LanzaTech and BASF want to convert carbon from industrial off-gases into valuable chemicals. The partners have achieved the first success: Using special bacteria, they were able to produce n-octanol at a laboratory scale from carbon monoxide and hydrogen. These are the main components of waste gases, e.g., from the steel industry. n-octanol is, for example, used in cosmetics.
In this collaboration, biologists, biochemists, and engineers work together. LanzaTech contributes its innovative gas fermentation technology, BASF its expertise in the development and operation of chemical processes. LanzaTech’s gas fermentation technology will be integrated into the BASF Verbund. LanzaTech’s technology is already being used on a commercial scale to convert waste gases from steel production into ethanol.
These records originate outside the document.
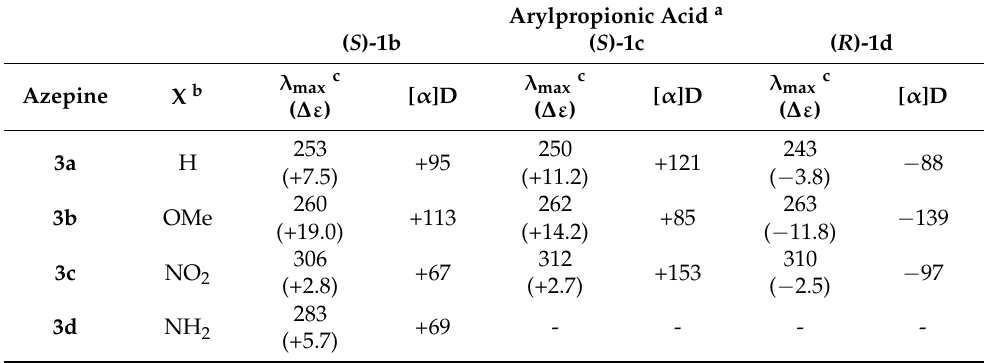
Table 1. ECD and [ α ] D data of biphenylamides derived from ( S )- 1b , ( S )- 1c and ( R )- 1d .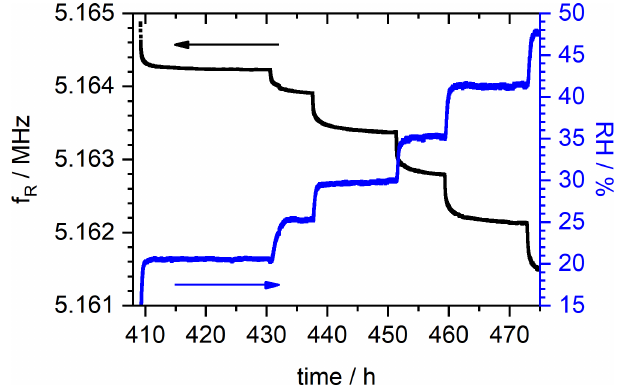
Figure 6. Resonance frequency course f R and relative humidity (RH) of the SPEEK film with DS = 0.9. For means of visibility, the depiction is limited to the measurement time between 409 and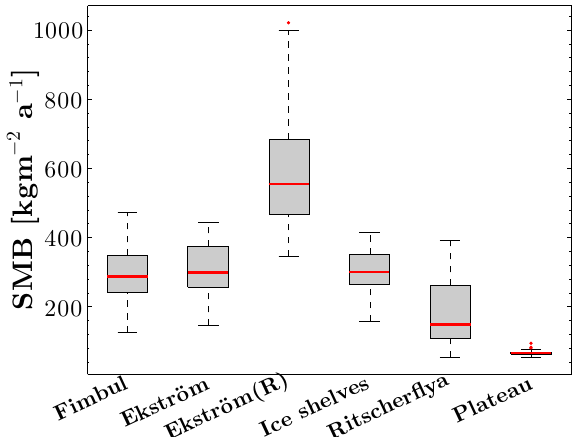
Figure 5. Box plot for the SMB of the stacked records. The red line indicates the median. The tops and bottoms of each box are the 25th and 75th percentiles; the distances between the tops and bottoms are the interquartile ranges. Whiskers are drawn from the ends of the interquartile ranges to the furthest observations within the whisker length, the latter corresponding to 1.5 times the interquartile range. Values beyond the whisker length are marked as outliers and plotted as red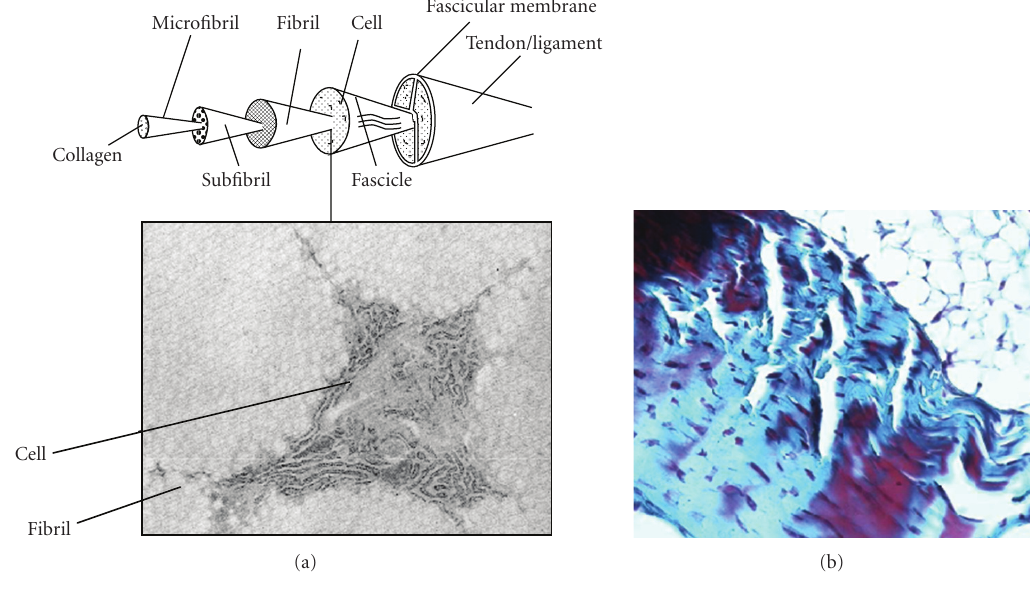
Figure 3: (a) A schematic representation of tendon hierarchical structure and a transmission electron microscopy image of a tenocyte embedded in the collagen matrix. (b) A histological (Gomori trichrome, staining collagenous tissues blue) image of a longitudinal section of patellar tendon showing parallel running collagen bundles in the tissue.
The basis for the new process to produce high-value chemicals such as n-octanol through gas fermentation was developed by Ramon Gonzalez, University of South Florida, Tampa, USA. Within a few months, the two companies have developed a suitable bacterial strain for production and designed a process concept that enables continuous product generation and processing. In the next step, they plan to optimize the biology and technology design to make the production process more efficient.
The microorganisms are tolerant to the exhaust gas composition as well as to many different impurities. Therefore, no costly steps are required to purify the exhaust gas. The technology can also use a variety of feedstocks and can recycle solid waste carbon from household or agricultural waste.